## start DATA ROWS
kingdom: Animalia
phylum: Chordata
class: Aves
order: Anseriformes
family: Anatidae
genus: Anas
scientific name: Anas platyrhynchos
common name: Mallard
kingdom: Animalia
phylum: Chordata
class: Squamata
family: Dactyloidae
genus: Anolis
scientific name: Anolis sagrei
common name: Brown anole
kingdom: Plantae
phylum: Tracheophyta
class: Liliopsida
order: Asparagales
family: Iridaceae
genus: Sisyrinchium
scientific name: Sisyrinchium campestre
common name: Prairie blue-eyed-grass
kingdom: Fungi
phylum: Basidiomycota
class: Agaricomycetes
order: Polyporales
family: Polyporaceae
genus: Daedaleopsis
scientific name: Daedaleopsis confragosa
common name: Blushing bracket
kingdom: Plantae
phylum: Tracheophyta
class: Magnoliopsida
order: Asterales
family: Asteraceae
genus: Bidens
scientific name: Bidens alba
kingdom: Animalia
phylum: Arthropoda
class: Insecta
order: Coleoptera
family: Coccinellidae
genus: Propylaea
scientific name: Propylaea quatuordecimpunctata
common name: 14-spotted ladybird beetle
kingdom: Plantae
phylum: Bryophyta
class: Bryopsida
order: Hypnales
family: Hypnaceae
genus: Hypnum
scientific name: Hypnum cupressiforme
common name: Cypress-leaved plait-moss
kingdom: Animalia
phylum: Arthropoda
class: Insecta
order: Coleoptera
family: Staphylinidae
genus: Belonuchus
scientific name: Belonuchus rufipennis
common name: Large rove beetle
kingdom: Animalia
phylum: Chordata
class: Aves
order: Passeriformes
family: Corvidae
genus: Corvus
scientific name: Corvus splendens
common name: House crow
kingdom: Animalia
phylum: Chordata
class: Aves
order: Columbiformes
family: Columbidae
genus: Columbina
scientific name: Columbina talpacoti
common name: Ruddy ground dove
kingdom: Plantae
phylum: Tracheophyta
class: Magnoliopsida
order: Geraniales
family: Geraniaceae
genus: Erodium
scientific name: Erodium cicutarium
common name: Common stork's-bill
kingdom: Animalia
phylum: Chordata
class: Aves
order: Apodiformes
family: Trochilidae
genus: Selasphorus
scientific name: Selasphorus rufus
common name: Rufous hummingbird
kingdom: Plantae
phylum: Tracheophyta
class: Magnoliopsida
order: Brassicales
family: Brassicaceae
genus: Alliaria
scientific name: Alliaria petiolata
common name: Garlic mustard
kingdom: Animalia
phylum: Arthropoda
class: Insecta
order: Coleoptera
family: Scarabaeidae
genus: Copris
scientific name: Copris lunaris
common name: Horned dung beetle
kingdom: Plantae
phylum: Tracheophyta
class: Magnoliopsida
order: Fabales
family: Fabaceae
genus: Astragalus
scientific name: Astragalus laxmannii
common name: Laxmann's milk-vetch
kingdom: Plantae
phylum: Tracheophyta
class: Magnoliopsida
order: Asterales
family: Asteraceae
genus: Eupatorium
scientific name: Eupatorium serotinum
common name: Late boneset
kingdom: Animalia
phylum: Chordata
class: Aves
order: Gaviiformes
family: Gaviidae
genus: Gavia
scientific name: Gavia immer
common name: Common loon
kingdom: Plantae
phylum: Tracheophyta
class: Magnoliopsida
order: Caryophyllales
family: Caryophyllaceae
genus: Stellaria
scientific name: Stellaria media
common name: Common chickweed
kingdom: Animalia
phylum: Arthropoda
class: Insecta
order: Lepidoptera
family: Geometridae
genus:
## end DATA ROWS
STATED PROBLEM: Return every line of the records above, unchanged and in their original order.

SOLUTION TO THE PROBLEM:
kingdom: Animalia
phylum: Chordata
class: Aves
order: Anseriformes
family: Anatidae
genus: Anas
scientific name: Anas platyrhynchos
common name: Mallard
kingdom: Animalia
phylum: Chordata
class: Squamata
family: Dactyloidae
genus: Anolis
scientific name: Anolis sagrei
common name: Brown anole
kingdom: Plantae
phylum: Tracheophyta
class: Liliopsida
order: Asparagales
family: Iridaceae
genus: Sisyrinchium
scientific name: Sisyrinchium campestre
common name: Prairie blue-eyed-grass
kingdom: Fungi
phylum: Basidiomycota
class: Agaricomycetes
order: Polyporales
family: Polyporaceae
genus: Daedaleopsis
scientific name: Daedaleopsis confragosa
common name: Blushing bracket
kingdom: Plantae
phylum: Tracheophyta
class: Magnoliopsida
order: Asterales
family: Asteraceae
genus: Bidens
scientific name: Bidens alba
kingdom: Animalia
phylum: Arthropoda
class: Insecta
order: Coleoptera
family: Coccinellidae
genus: Propylaea
scientific name: Propylaea quatuordecimpunctata
common name: 14-spotted ladybird beetle
kingdom: Plantae
phylum: Bryophyta
class: Bryopsida
order: Hypnales
family: Hypnaceae
genus: Hypnum
scientific name: Hypnum cupressiforme
common name: Cypress-leaved plait-moss
kingdom: Animalia
phylum: Arthropoda
class: Insecta
order: Coleoptera
family: Staphylinidae
genus: Belonuchus
scientific name: Belonuchus rufipennis
common name: Large rove beetle
kingdom: Animalia
phylum: Chordata
class: Aves
order: Passeriformes
family: Corvidae
genus: Corvus
scientific name: Corvus splendens
common name: House crow
kingdom: Animalia
phylum: Chordata
class: Aves
order: Columbiformes
family: Columbidae
genus: Columbina
scientific name: Columbina talpacoti
common name: Ruddy ground dove
kingdom: Plantae
phylum: Tracheophyta
class: Magnoliopsida
order: Geraniales
family: Geraniaceae
genus: Erodium
scientific name: Erodium cicutarium
common name: Common stork's-bill
kingdom: Animalia
phylum: Chordata
class: Aves
order: Apodiformes
family: Trochilidae
genus: Selasphorus
scientific name: Selasphorus rufus
common name: Rufous hummingbird
kingdom: Plantae
phylum: Tracheophyta
class: Magnoliopsida
order: Brassicales
family: Brassicaceae
genus: Alliaria
scientific name: Alliaria petiolata
common name: Garlic mustard
kingdom: Animalia
phylum: Arthropoda
class: Insecta
order: Coleoptera
family: Scarabaeidae
genus: Copris
scientific name: Copris lunaris
common name: Horned dung beetle
kingdom: Plantae
phylum: Tracheophyta
class: Magnoliopsida
order: Fabales
family: Fabaceae
genus: Astragalus
scientific name: Astragalus laxmannii
common name: Laxmann's milk-vetch
kingdom: Plantae
phylum: Tracheophyta
class: Magnoliopsida
order: Asterales
family: Asteraceae
genus: Eupatorium
scientific name: Eupatorium serotinum
common name: Late boneset
kingdom: Animalia
phylum: Chordata
class: Aves
order: Gaviiformes
family: Gaviidae
genus: Gavia
scientific name: Gavia immer
common name: Common loon
kingdom: Plantae
phylum: Tracheophyta
class: Magnoliopsida
order: Caryophyllales
family: Caryophyllaceae
genus: Stellaria
scientific name: Stellaria media
common name: Common chickweed
kingdom: Animalia
phylum: Arthropoda
class: Insecta
order: Lepidoptera
family: Geometridae
genus:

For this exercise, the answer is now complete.